*Exercise instructions*:
Transcribe the listing below exactly, leaving out each image.

*The data*:
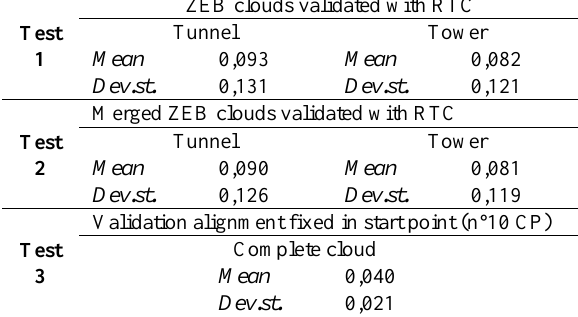
Table 5. 3-steps global evaluation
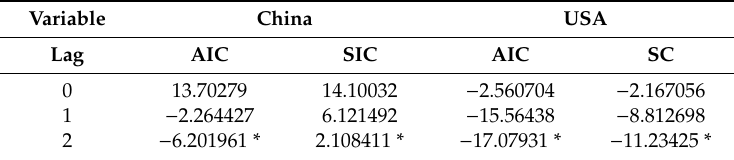
Table A4. Lag selection criteria of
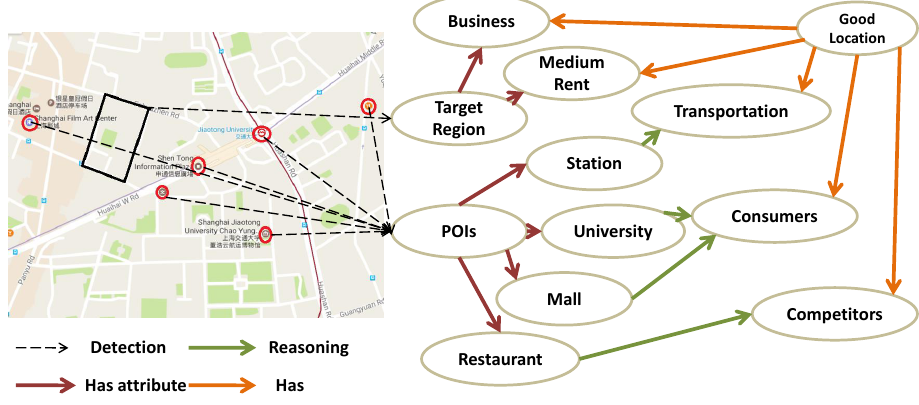
Figure 1. Example of how semantic knowledge of region aids store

*Task answer*:
Table 5. 3-steps global evaluation
Table A4. Lag selection criteria of
Figure 1. Example of how semantic knowledge of region aids store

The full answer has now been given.